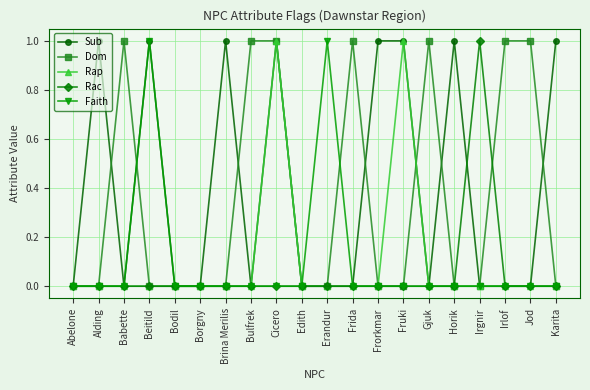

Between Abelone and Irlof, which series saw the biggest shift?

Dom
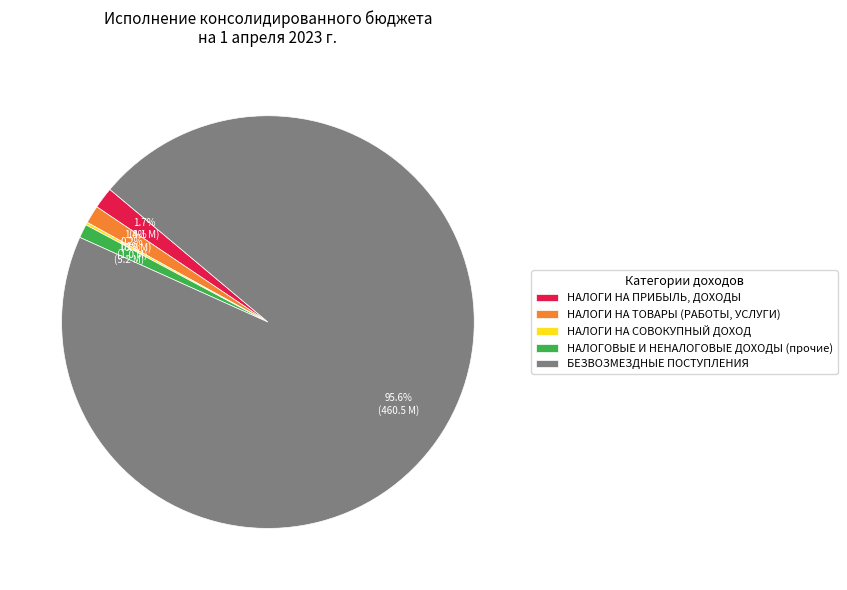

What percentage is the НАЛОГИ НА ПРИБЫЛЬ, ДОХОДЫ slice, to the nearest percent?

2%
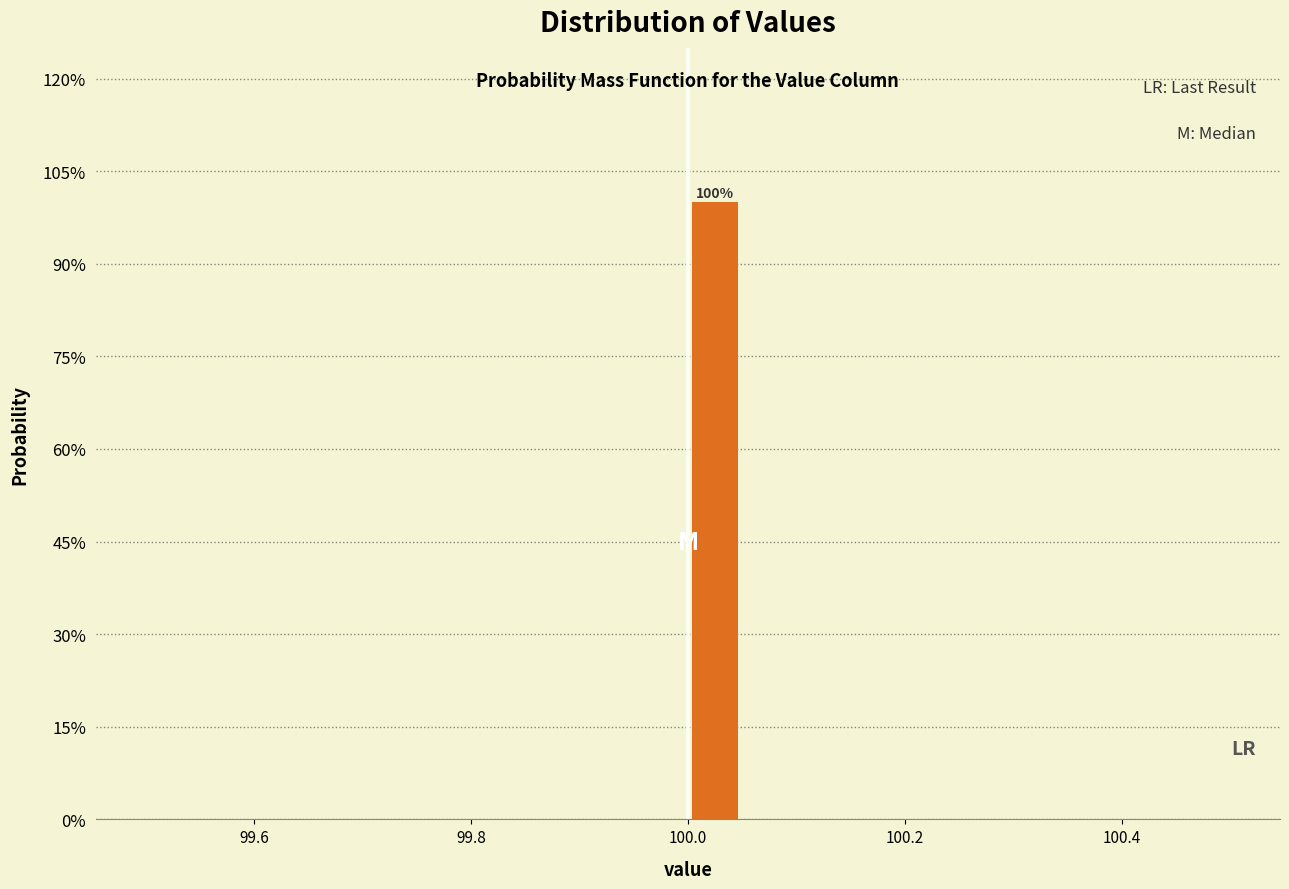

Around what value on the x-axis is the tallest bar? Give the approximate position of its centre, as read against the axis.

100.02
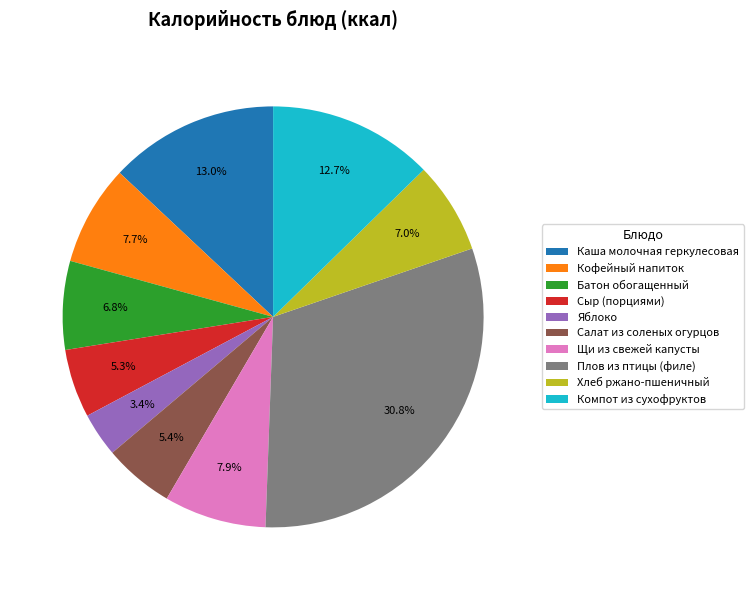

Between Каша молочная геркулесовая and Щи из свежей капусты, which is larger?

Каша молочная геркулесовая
⁂
Set out the records above as a numbered list without the pictures or the blank lines.

1. Between Abelone and Irlof, which series saw the biggest shift?
2. Dom
3. What percentage is the НАЛОГИ НА ПРИБЫЛЬ, ДОХОДЫ slice, to the nearest percent?
4. 2%
5. Around what value on the x-axis is the tallest bar? Give the approximate position of its centre, as read against the axis.
6. 100.02
7. Between Каша молочная геркулесовая and Щи из свежей капусты, which is larger?
8. Каша молочная геркулесовая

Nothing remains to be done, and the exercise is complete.